Any of authors could briefly introduce the lowlevel graph representations in DGL, something like the storage mechanism of edges (adjacency list or adjacency matrix), data structure it used, and how to effectively fetch nodes / edges from lowlevel storage, is multithread or multiprocessing techniques used?
Lowlevel graph representations (C++ stuffs)
Hi,

graph.h defines the interface of data structure in standard DGLGraph, immutable_graph.h defines the interface of data structure in readonly DGLGraph(for readonly graphs, we could maintain csr/csc representations and other things that are extremely useful for some applications, especially on large graphs).

graph.cc and immutable_graph.cc implements the functions defined in the headers mentioned above.

nodeflow.cc defines a paradigm that is useful for training on subgraphs, there would be a blog post explaining this recently.

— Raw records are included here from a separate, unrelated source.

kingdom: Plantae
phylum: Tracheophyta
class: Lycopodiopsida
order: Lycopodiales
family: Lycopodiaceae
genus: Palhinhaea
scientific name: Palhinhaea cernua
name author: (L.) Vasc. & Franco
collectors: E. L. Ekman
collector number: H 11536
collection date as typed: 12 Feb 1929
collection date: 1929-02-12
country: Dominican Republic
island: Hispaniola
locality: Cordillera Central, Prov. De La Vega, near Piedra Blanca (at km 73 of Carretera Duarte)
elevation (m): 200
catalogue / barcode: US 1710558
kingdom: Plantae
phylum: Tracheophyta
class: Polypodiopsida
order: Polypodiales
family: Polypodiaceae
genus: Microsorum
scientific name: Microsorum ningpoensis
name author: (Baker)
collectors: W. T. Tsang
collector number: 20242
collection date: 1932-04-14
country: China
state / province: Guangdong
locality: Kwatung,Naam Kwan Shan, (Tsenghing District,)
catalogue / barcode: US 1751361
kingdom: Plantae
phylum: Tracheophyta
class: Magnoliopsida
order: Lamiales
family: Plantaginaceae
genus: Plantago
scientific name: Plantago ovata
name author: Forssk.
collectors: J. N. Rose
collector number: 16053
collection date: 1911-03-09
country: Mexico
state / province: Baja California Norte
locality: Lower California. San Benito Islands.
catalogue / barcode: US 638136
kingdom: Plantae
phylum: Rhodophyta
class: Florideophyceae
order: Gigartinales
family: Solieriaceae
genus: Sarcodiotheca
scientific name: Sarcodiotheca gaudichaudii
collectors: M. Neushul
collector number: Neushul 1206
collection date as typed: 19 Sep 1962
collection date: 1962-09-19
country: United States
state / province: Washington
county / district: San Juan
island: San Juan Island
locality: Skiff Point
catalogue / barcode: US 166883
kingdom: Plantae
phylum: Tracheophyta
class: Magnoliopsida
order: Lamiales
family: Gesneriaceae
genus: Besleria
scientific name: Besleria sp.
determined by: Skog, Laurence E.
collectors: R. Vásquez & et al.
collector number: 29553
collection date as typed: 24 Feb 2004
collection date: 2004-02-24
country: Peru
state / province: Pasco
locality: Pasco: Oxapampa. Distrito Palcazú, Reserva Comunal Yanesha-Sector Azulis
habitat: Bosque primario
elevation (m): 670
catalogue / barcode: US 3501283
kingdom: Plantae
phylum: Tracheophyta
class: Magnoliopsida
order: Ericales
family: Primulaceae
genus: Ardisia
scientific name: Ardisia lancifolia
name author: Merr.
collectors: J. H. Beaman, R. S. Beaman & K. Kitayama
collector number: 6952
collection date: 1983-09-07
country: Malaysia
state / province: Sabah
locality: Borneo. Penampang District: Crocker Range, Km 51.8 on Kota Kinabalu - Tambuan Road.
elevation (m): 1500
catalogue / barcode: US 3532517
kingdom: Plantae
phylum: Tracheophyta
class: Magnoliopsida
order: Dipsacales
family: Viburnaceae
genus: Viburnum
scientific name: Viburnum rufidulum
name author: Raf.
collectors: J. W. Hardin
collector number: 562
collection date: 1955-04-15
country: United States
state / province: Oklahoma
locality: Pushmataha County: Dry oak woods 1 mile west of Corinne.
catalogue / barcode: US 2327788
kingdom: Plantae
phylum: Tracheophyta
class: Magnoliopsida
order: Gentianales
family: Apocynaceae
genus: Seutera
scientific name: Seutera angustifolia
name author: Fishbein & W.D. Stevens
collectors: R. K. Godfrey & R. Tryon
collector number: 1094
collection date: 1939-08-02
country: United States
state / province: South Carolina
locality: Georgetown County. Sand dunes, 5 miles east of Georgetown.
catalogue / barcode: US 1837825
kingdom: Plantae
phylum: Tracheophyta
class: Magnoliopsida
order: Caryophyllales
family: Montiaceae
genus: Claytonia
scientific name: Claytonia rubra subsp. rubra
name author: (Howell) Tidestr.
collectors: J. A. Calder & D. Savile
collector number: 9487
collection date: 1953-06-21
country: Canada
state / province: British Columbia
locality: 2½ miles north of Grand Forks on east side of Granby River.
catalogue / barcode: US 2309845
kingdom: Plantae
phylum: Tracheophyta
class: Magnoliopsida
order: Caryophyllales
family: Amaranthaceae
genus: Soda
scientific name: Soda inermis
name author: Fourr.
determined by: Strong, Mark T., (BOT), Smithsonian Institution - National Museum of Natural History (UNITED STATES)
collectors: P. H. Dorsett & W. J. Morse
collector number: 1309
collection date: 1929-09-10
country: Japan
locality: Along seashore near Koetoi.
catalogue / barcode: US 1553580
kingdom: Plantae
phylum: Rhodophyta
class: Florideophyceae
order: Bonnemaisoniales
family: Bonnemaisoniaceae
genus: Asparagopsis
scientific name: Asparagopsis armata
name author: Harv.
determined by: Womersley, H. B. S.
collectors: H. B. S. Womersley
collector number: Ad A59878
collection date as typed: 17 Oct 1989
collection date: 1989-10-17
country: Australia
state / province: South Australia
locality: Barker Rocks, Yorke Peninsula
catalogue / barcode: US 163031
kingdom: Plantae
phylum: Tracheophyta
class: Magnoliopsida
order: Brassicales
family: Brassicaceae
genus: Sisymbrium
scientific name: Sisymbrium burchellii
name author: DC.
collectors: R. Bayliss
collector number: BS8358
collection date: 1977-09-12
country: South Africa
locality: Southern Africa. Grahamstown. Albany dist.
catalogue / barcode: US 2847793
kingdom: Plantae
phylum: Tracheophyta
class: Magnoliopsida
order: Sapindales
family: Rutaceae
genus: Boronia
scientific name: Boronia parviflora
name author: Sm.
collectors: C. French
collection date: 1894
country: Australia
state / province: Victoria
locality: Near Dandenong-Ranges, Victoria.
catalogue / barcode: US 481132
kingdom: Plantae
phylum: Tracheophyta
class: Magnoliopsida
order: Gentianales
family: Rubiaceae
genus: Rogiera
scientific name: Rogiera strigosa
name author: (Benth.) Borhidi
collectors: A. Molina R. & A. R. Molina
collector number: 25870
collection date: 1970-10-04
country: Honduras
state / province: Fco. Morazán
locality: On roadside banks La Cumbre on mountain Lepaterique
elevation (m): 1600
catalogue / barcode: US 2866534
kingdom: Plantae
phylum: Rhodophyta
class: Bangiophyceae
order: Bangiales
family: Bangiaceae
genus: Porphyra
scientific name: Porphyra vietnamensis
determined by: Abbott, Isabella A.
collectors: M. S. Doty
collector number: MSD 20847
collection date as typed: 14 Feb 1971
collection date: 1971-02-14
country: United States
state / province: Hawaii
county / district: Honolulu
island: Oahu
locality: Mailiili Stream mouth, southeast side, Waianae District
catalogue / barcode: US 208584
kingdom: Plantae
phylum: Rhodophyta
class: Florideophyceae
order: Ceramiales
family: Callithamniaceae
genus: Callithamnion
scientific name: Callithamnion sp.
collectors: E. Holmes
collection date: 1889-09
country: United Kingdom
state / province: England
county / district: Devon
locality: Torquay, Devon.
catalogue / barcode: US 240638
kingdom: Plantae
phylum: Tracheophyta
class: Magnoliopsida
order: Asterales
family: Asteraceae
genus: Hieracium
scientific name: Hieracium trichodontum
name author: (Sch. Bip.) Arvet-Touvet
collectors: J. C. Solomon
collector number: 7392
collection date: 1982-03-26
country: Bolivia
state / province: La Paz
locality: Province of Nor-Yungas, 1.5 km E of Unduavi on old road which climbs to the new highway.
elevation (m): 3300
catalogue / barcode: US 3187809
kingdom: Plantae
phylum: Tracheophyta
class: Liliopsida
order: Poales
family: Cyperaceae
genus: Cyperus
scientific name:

sampler.cc this implements frequentlyused graph samplers, which is useful for training gcn on large graphs.
multithreading and multiprocessing are not used for most cases; However, for distributed training, These are required because it seems sampling graph is a bottleneck, and we create multiply threading/process to sample subgraphs in this scenario.
aksnzhy is working on this, if you are interested in our progress on this or you would like to contribute, feel free to contact him.
I also want to learn the C++ source code, but i find it hard to understand the variable meaning, could you add more annotations? For example:
indptr
, indices
and edge_ids
defines a sparse matrix(this format is also known as csr representation), our variable names are the same as scipy, please see wiki: sparse matrix, csr_matrix in scipy and this blog for more details.
Thx! I think it is better to reveal these materials in the source code as the form of annotations.